Nada mais afastado da verdade.
(Aproveito para dizer que o Fio da Navalha é também inesquecível).
Os contos dos Mares do Sul "fizeram a minha cabeça, eu era menina!

Quando cresci, isso foi há pouco tempo , hein? (respeitinho, Mr, Réprobo lol) tenho sempre em mente um conto de W.S.M, intitulado "Comedores de Lótus".

Oh Paulo, querido, veja aí em sua portentaosa e admirável biblioteca qual será o titulo em Portugal,`pois não sei no original ´só sei dizer que um daqueles cuja esência me formou o caráter: impedir sempre que a consciência anestesiada nos faça auto-complacentes, elidindo a nossa autocrítica.

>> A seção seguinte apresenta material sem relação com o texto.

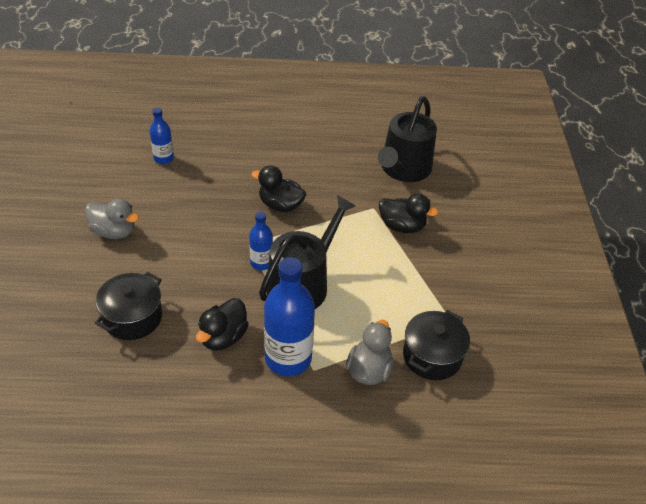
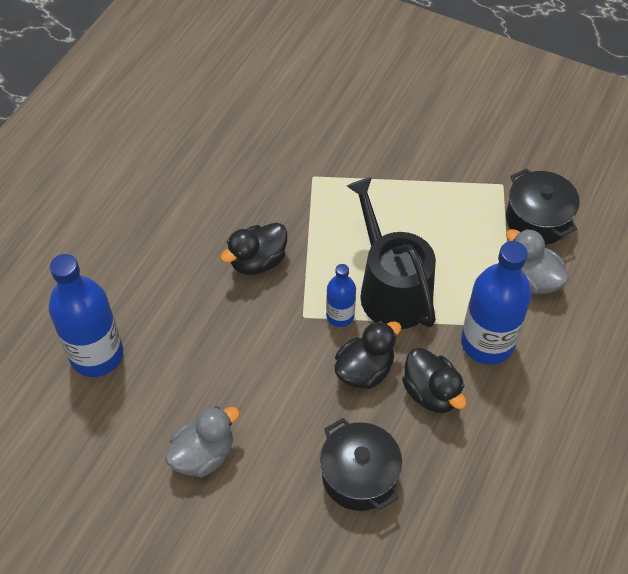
camera: 60 degrees left, 10 degrees up
blue bottle [150,108,174,164] -> blue bottle [49,254,123,377], size x1.87
black watering can [378,96,437,182] -> none
black duck [379,194,438,233] -> black duck moved to [334,321,401,389]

Um beijo grande e afetivamente agradecido pela delicada referência

Meg

O Réprobo disse...

Querida Meg,
O SM (ai, estas iniciais!) foi um excelente observador, faltando-lhe apenas o talento de introdizir a tensão trágica, se exceptuarmos um conto, «A Chuva».
Acho que tem toda a razão em classificar a «Servidão...» como livro de formação. foi-o para mim e para a Ana, como Ela disse, lá no Sub Rosa. E penso que o é por romper com a imagem de que só o certinho, bonzinho e perfeitinho nos pode rodear, em tantas crianças alimentado, estabelecendo um conhecimento de atracções muito mais fatais, porque descobertas. Muita vez me tenho perguntado se o livro teria algum efeito em adolescentes que crescessem em ambientes familiares com a relação dos Pais muito mais carregada, à vista desarmada.